■ **ARBEITSAUFTRAG**: Schreiben Sie den folgenden Text über Menschenrechte und christliche Hoffnung vollständig und ohne jede Änderung ab.

■ **VORLIEGENDER TEXTAUSZUG**:
++++++++++++++++++++

Die Menschenrechte wurden in Ländern formuliert, die von der jüdisch-christlichen Tradition geprägt waren. Dass man sie in Asien und Afrika heute offen bestreitet (Gaddafi beantragte am letzten Gipfel der Afrikanischen Union, dem Internationalen Strafgerichtshof in Den Haag Verfahren gegen Afrikaner überhaupt zu verwehren), sollte hellhörig machen. Stärkt derjenige die Menschenrechte, der das Christentum schwächt?

Der Wunsch nach einer Welt ohne Ängste - auch religiös motivierte - ist verständlich. Doch wird niemand jenen die Sympathie versagen, die sich angesichts des anhaltenden, schreienden Unrechts in der Welt nach dem Urteilsspruch Gottes sehnen. „Wir warten auf einen neuen Himmel und eine neue Erde, in denen Gerechtigkeit wohnt", schrieb einst Petrus. Das kreative Potenzial dieser Hoffnung darf nicht unterschätzt werden. Die Frechheit derer, die heute Völkermord verüben, decken und rechtfertigen, ruft nach einem gerechten Richter, der über allen steht. Leider wurde und wird Religion zur Bemäntelung und Rechtfertigung verbrecherischer Taten missbraucht - umso wichtiger ist das Potenzial der christlichen Hoffnung.

++++++++++++++++++++

■ **GEGEBENE EINTRÄGE**:
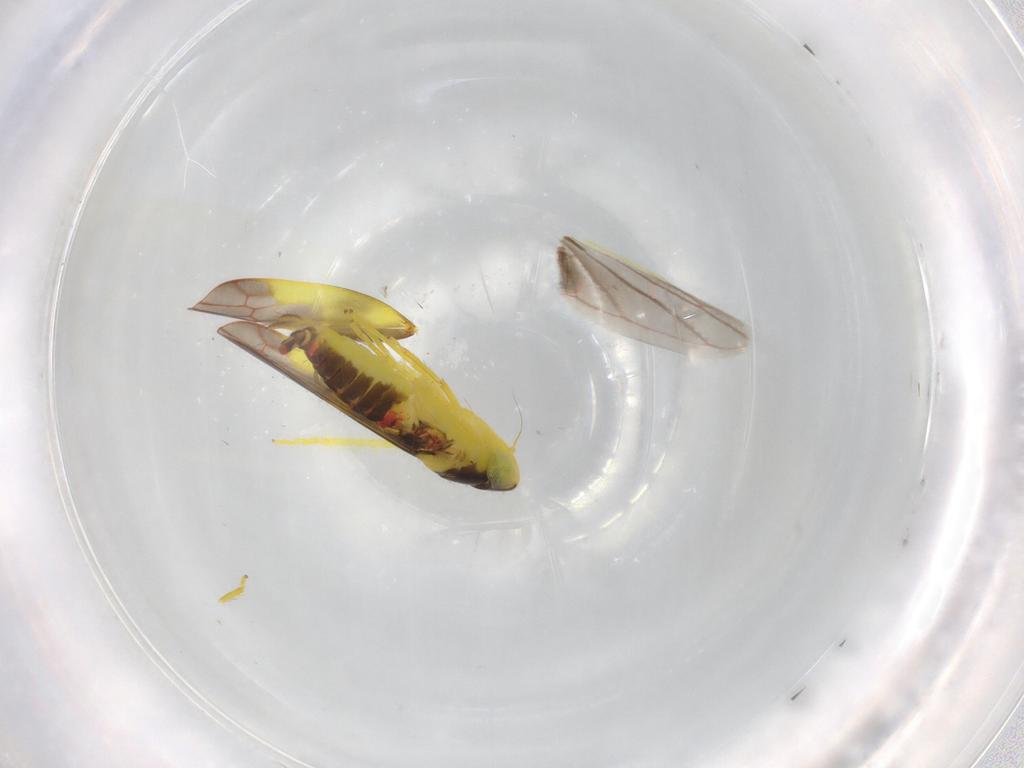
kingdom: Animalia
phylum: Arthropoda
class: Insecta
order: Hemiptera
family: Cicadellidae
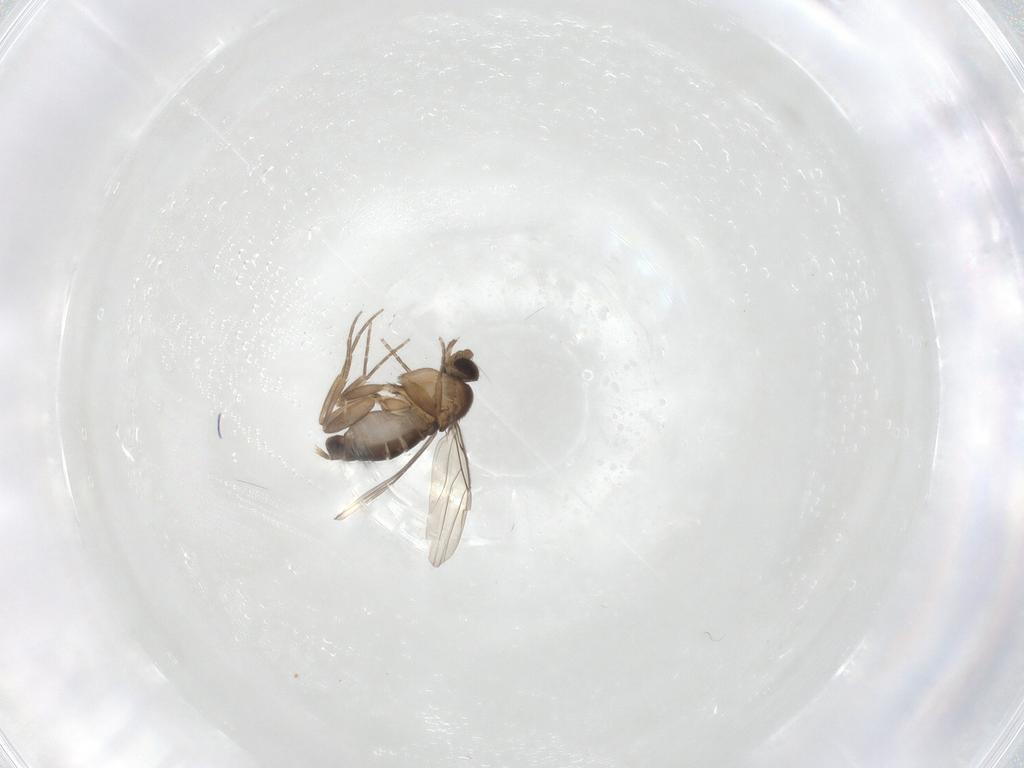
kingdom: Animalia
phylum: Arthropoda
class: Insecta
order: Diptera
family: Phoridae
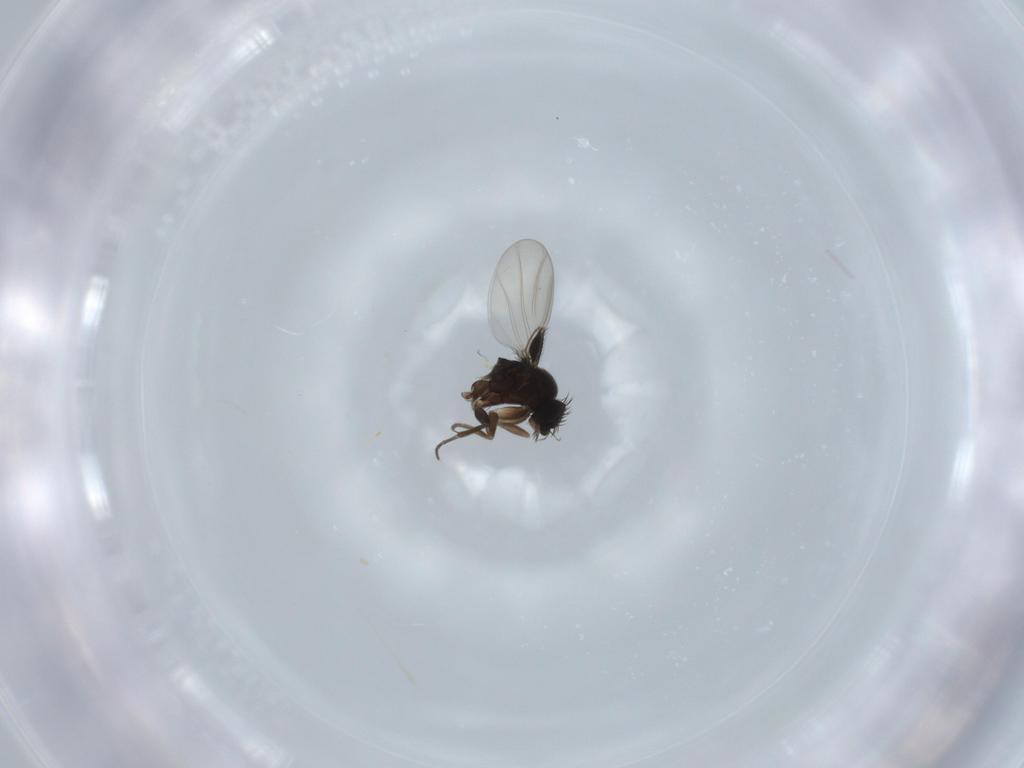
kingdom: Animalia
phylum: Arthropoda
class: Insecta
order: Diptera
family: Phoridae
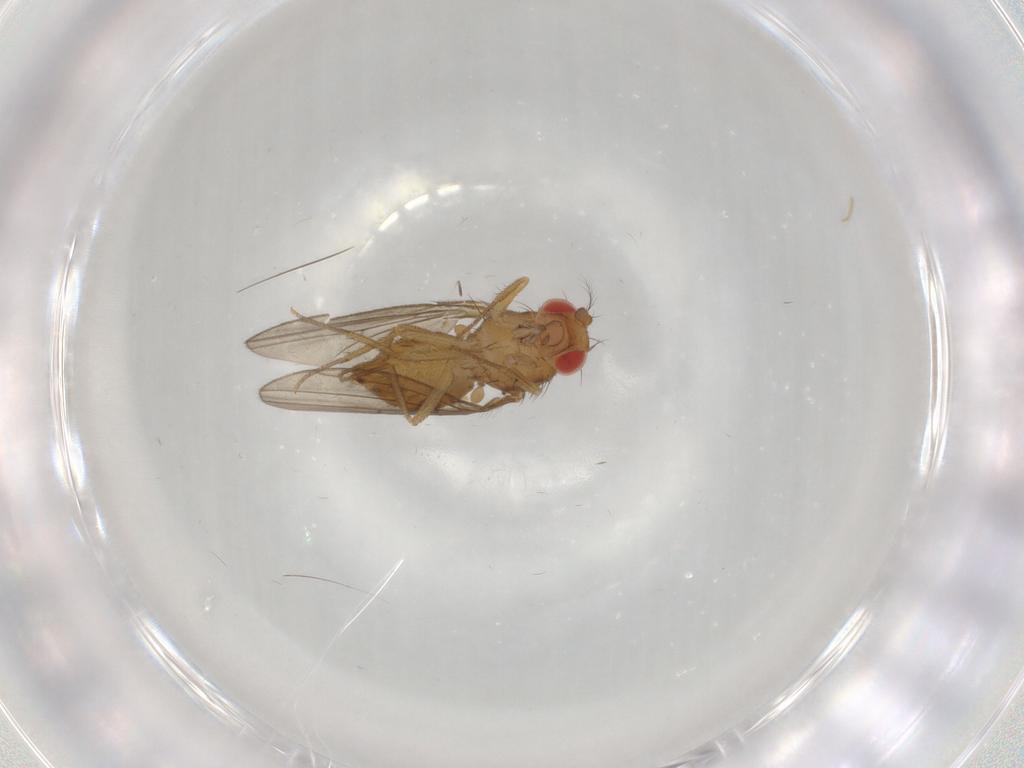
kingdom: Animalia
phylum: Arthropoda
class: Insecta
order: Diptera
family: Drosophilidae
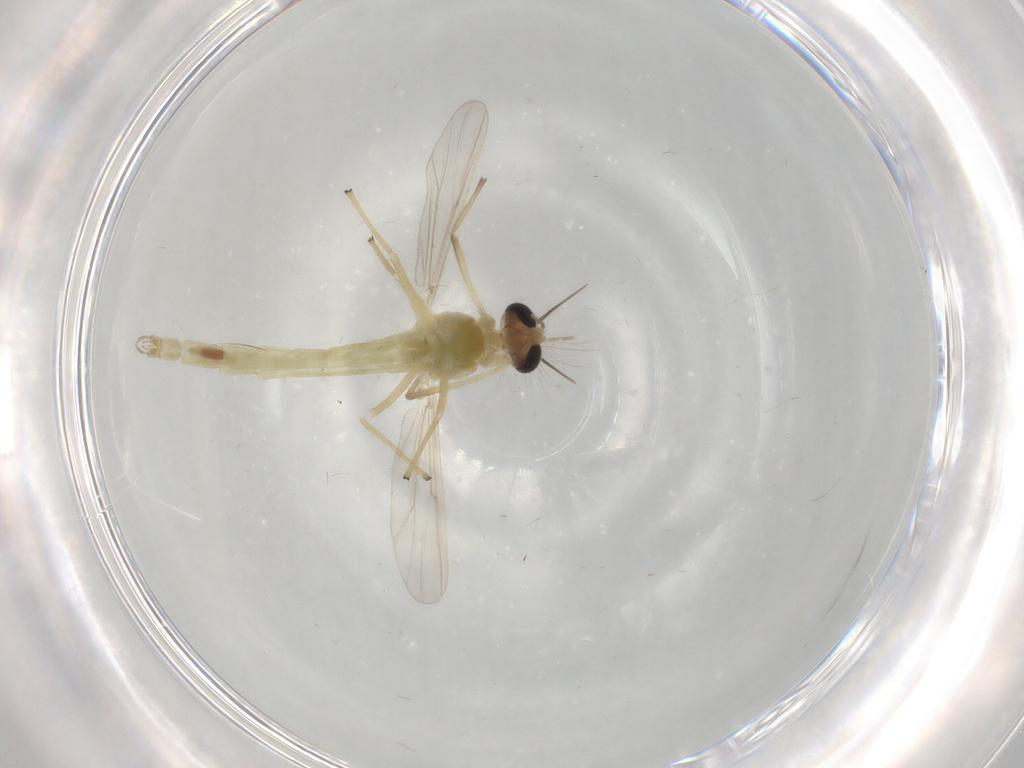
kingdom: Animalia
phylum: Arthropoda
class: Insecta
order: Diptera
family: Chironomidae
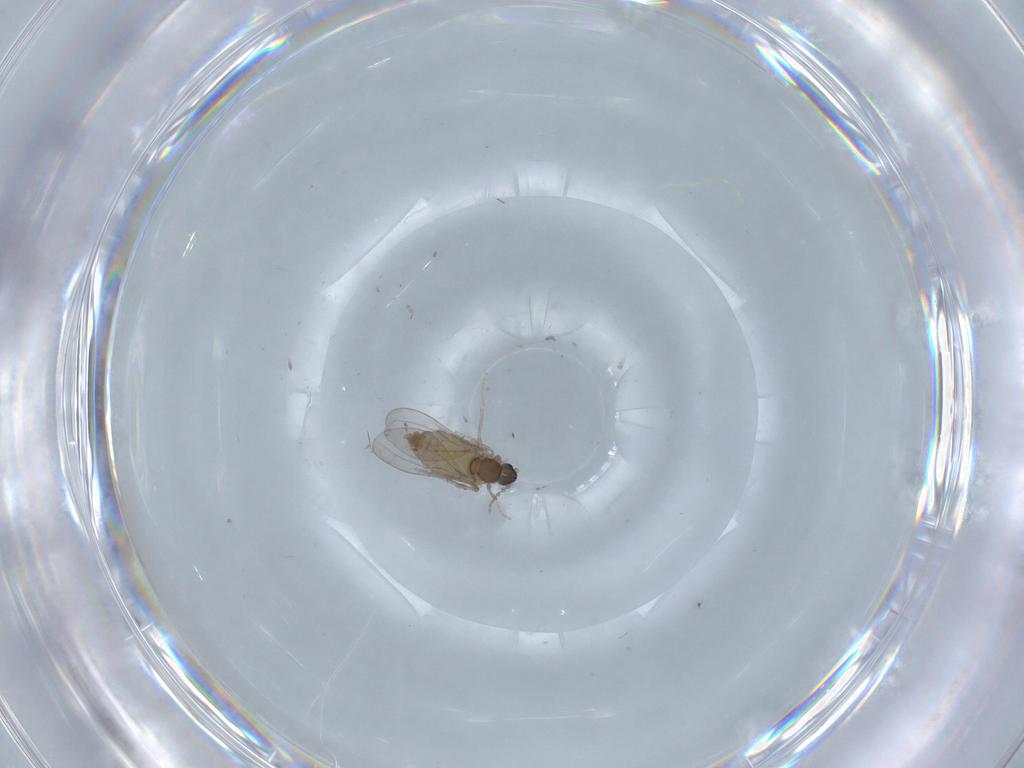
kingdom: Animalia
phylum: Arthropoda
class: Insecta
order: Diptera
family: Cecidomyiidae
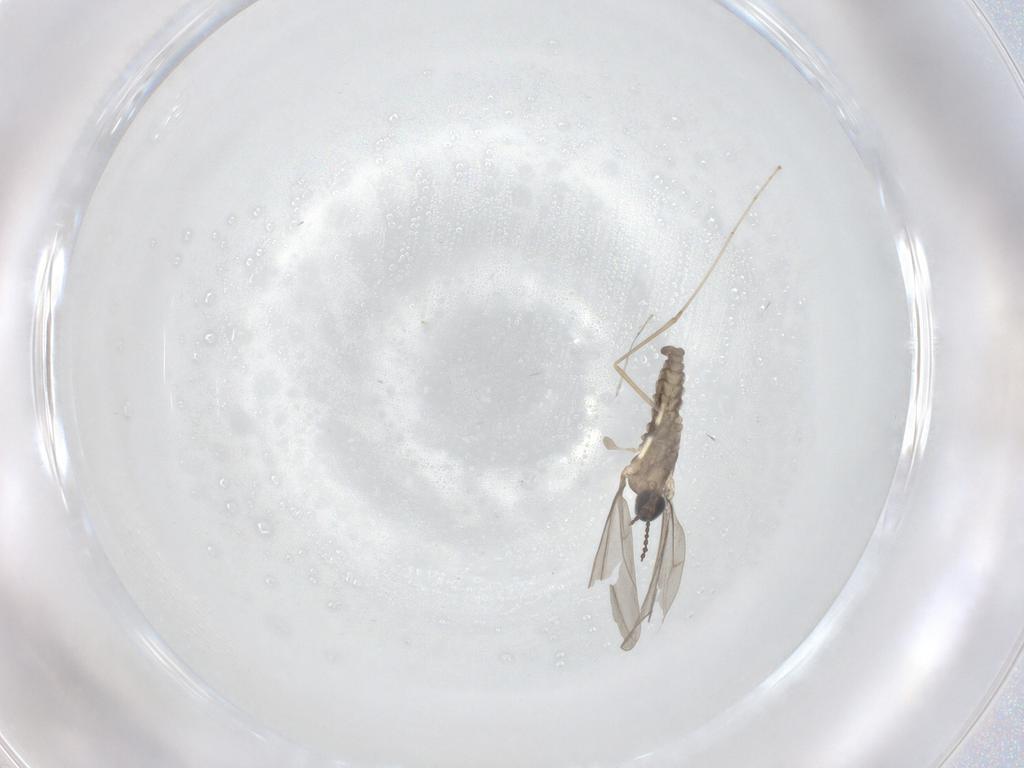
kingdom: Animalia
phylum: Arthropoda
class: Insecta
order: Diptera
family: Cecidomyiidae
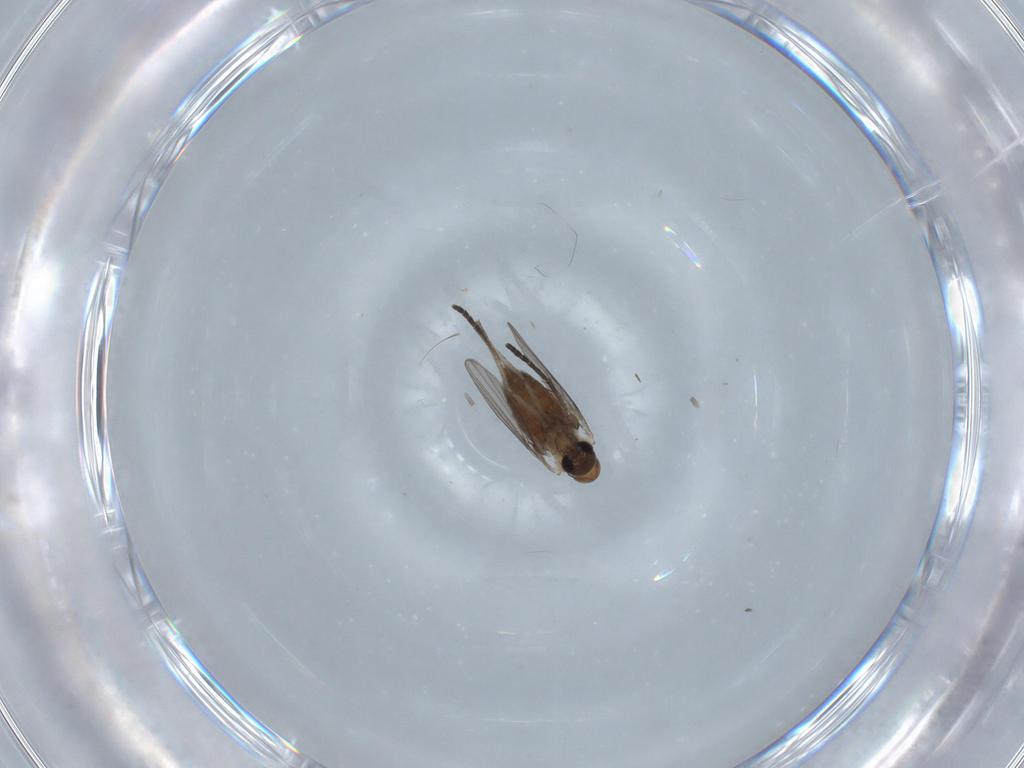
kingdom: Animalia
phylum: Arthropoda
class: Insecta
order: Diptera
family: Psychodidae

++++++++++++++++++++

■ **ANTWORT ZUR AUFGABE**:
Die Menschenrechte wurden in Ländern formuliert, die von der jüdisch-christlichen Tradition geprägt waren. Dass man sie in Asien und Afrika heute offen bestreitet (Gaddafi beantragte am letzten Gipfel der Afrikanischen Union, dem Internationalen Strafgerichtshof in Den Haag Verfahren gegen Afrikaner überhaupt zu verwehren), sollte hellhörig machen. Stärkt derjenige die Menschenrechte, der das Christentum schwächt?

Der Wunsch nach einer Welt ohne Ängste - auch religiös motivierte - ist verständlich. Doch wird niemand jenen die Sympathie versagen, die sich angesichts des anhaltenden, schreienden Unrechts in der Welt nach dem Urteilsspruch Gottes sehnen. „Wir warten auf einen neuen Himmel und eine neue Erde, in denen Gerechtigkeit wohnt", schrieb einst Petrus. Das kreative Potenzial dieser Hoffnung darf nicht unterschätzt werden. Die Frechheit derer, die heute Völkermord verüben, decken und rechtfertigen, ruft nach einem gerechten Richter, der über allen steht. Leider wurde und wird Religion zur Bemäntelung und Rechtfertigung verbrecherischer Taten missbraucht - umso wichtiger ist das Potenzial der christlichen Hoffnung.